Gezählt haben die Abgesandten der Fellbacher und Kornwestheimer Stadtväter nochmal im November, nachdem die Konjunkturerholung eingesetzt hatte und statistisch gesehen im verkehrsreichsten Monat eines Jahres. „Das Ergebnis liegt sogar jetzt schon unter dem Wert, der erreicht werden soll, wenn erst die zusätzliche Neckarquerung gebaut ist", sagt Palm. Für das Regierungspräsidium, das heute um 14 Uhr im eigenen Haus in Stuttgart-Vaihingen die dritte und vermutlich letzte Anhörung veranstaltet, ohne die Gutachten aufgrund der Fellbacher Zahlen zu überarbeiten, hat Palm deftige Worte: „Das Präsidium zieht die Exekution vor Gericht einer Verwundung im Feld der kommunalen Politik vor." Soll heißen: Die Beamten in Vaihingen haben, so vermutet der OB, erkannt, dass sie sich auf dünnem Eis befinden. Sie glauben, bei einer für Palm inzwischen wahrscheinlichen Niederlage vor Gericht eher das Gesicht wahren zu können, als wenn sie sich „erneut von uns zerlegen lassen müssen". Das Stadtoberhaupt sagt über die Präsidiumsbeamten: „Aus Angst vor dem Tod auf dem Schlachtfeld zieht man den Selbstmord vor."

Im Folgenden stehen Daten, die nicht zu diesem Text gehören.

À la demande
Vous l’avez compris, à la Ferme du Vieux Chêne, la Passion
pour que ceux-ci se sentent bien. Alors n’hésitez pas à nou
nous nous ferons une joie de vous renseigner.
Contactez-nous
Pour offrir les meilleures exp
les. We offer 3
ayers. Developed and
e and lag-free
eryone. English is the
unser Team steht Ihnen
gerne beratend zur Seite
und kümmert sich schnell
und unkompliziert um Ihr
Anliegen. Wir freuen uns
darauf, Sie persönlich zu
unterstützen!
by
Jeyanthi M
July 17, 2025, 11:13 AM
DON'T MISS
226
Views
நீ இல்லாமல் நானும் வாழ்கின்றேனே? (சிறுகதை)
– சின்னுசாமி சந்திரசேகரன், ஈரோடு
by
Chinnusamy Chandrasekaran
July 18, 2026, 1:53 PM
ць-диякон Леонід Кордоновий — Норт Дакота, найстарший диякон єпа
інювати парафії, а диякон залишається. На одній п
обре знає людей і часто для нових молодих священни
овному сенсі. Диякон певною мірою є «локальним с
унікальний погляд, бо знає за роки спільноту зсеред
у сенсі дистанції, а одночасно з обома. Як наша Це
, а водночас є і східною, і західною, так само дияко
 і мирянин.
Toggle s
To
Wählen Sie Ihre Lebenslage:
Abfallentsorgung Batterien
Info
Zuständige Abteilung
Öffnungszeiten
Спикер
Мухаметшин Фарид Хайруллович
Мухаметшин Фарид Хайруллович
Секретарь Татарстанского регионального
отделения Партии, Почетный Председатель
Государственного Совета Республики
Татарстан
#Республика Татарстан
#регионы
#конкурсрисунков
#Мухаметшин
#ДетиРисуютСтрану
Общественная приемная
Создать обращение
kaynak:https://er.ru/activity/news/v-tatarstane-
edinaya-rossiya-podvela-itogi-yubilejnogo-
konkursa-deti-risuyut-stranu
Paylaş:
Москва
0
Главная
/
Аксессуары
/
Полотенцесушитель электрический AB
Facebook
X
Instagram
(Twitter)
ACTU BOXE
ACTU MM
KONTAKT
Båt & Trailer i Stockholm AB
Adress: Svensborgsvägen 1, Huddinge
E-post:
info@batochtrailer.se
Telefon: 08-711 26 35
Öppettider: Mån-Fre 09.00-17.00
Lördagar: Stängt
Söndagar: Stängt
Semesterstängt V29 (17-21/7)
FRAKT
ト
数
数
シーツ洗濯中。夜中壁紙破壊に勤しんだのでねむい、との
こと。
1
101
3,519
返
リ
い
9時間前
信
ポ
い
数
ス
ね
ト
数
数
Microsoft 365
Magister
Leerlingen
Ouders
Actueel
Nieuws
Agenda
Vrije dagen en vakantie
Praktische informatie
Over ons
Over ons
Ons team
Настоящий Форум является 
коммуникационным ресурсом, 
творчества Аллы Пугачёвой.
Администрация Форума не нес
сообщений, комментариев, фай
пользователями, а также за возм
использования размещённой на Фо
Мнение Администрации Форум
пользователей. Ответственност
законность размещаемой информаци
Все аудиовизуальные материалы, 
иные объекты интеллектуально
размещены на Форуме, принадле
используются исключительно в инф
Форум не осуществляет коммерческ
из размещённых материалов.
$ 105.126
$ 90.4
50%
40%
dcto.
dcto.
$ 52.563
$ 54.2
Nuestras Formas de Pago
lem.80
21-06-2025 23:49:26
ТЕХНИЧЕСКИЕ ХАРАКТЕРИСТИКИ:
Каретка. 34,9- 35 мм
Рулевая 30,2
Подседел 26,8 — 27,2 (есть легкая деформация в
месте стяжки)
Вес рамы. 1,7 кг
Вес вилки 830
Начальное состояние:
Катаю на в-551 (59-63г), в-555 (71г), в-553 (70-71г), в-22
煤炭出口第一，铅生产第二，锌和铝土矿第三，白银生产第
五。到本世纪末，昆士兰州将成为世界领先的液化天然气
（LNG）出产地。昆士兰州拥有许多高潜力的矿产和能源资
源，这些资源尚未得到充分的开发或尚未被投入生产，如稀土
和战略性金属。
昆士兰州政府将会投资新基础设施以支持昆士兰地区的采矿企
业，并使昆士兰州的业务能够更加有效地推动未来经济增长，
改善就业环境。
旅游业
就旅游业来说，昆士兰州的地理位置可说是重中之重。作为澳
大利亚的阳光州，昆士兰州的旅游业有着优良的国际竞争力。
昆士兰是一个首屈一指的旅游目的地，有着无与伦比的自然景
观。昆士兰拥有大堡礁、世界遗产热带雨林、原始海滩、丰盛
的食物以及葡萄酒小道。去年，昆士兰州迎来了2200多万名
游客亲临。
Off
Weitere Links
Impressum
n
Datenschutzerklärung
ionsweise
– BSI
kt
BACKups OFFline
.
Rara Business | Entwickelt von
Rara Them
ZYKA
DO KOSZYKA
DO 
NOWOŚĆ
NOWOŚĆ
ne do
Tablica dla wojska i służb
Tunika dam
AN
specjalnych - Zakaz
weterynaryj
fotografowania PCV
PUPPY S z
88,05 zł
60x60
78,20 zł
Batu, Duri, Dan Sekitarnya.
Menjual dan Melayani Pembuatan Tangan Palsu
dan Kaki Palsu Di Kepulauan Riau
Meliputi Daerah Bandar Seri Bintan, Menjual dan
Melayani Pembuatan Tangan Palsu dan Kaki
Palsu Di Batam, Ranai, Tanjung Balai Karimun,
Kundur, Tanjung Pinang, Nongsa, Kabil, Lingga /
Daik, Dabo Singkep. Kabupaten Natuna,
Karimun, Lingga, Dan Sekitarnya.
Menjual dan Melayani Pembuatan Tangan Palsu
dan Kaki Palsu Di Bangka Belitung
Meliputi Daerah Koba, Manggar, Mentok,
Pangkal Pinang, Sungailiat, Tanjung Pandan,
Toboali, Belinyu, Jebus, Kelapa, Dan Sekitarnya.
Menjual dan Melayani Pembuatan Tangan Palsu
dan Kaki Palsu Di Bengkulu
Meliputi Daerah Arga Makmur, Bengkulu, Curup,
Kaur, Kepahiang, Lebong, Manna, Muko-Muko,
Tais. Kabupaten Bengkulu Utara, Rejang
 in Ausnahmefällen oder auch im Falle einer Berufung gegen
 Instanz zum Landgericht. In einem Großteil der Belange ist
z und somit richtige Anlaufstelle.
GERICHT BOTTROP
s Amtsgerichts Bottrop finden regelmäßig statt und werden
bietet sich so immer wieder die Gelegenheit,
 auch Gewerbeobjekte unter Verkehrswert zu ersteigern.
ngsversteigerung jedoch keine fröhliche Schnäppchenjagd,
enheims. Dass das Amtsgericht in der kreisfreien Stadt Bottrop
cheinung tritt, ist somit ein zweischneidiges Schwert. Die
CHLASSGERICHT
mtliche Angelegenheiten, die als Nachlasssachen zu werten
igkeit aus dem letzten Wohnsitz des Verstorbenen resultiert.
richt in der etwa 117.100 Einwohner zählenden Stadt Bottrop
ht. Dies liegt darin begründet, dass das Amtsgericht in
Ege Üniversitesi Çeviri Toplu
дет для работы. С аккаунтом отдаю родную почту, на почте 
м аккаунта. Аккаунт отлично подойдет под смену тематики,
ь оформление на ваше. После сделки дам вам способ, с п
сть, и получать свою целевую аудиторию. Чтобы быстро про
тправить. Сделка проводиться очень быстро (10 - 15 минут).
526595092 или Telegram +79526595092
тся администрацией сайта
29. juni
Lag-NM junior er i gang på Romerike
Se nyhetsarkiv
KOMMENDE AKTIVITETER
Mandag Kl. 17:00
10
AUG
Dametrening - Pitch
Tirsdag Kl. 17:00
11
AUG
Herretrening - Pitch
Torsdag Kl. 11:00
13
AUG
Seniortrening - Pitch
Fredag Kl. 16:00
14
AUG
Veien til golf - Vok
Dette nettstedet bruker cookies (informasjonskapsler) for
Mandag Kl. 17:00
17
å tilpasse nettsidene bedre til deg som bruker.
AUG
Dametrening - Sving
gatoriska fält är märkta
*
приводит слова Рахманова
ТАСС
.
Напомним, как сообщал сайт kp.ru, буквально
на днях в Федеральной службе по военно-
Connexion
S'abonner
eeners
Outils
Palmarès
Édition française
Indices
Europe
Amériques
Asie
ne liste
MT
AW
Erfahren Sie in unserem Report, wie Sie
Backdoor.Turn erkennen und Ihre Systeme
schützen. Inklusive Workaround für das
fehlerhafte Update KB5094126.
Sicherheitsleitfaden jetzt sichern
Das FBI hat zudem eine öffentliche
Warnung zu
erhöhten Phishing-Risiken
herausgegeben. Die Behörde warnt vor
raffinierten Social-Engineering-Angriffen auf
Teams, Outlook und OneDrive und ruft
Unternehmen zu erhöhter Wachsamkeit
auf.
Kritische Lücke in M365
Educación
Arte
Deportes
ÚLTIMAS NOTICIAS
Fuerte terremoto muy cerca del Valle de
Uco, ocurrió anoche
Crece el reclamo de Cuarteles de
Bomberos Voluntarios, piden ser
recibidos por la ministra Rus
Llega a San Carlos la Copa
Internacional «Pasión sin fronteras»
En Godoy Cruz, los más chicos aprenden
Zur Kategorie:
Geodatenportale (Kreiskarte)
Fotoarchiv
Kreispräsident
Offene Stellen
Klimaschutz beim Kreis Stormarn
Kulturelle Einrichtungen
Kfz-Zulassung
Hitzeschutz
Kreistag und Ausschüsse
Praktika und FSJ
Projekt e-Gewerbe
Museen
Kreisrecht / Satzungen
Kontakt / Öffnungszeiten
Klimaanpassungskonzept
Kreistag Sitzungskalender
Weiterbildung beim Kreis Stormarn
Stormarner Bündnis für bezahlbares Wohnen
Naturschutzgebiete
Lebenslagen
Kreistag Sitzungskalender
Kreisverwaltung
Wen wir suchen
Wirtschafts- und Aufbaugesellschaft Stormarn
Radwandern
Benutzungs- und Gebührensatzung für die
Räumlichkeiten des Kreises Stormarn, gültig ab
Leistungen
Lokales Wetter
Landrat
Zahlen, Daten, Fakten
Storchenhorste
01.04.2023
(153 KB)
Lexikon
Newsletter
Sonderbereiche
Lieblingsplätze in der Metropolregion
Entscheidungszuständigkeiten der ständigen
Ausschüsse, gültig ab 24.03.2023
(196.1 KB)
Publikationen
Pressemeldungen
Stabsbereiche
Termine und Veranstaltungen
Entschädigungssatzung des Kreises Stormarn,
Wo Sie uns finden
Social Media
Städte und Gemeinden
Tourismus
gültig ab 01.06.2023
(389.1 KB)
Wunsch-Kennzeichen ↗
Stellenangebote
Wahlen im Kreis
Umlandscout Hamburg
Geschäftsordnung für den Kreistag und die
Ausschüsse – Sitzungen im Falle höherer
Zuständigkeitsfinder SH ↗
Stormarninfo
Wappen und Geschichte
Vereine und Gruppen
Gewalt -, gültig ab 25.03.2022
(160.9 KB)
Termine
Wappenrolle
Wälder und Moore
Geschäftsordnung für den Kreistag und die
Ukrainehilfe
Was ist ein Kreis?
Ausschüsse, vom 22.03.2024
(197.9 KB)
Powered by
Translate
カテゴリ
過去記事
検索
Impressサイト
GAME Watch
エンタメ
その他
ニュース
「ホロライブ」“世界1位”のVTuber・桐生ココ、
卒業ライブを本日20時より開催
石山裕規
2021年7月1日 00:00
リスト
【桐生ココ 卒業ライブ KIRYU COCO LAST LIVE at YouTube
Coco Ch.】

Mit der jüngsten Steilvorlage des Regierungspräsidiums an die Brückengegner, dem höchst kurzfristig vorgelegten, aber schon seit 2006 geforderten so genannten Fernwirkungsgutachten, sind es schon wieder einige mögliche Kläger mehr geworden. Für Palm ist das Gutachten der „Aufreger Nummer 1". Das fast 2000 Seiten lange Werk bescheinigt den Bewohnern von 272 Gebäuden in Fellbach, Waiblingen, Kornwestheim und Ludwigsburg, die weitab von der neuen Neckarquerung wohnen, von den Lärmauswirkungen des Vorhabens direkt betroffen zu sein, „ohne dass sie bisher davon etwas gewusst haben. Und in der Kürze der Zeit bis zur heutigen Anhörung können sie sich auch nicht mehr ausreichend informieren", kritisiert Palm. „Das geht schon an die Grundfesten des Umgangs des Staats mit den Bürgern." Die 90 Fellbacher in 27 Gebäuden zumeist in der Oeffinger Straße, der Gotthilf-Bayh-Straße und der Fellbacher Straße in Schmiden werden ein Anrecht auf passiven Lärmschutz, also Schallschutzfenster, haben, weil durch den neuen Brückenschlag täglich um 300 Autos mehr durch ihre Straßen rollen werden. Seit dem 1. Februar erst liegt der Stadtverwaltung die CD mit dem Gutachten vor. Nicht einmal ihre Fachleute können sich aber bis jetzt erklären, wie sich die Gutachter die von übermäßigem Lärm betroffenen Häuser-Fassaden herausgepickt haben: Zum Beispiel erhalten laut einer Planskizze die Hausnummern 16 und 14 in der Oeffinger Straße Lärmschutz, die Nachbarn in 12 und 10 jedoch nicht. Ebenso auf der Seite gegenüber: Bei Nummer 11 wird"s zu laut, in Nummer 9 aber nicht.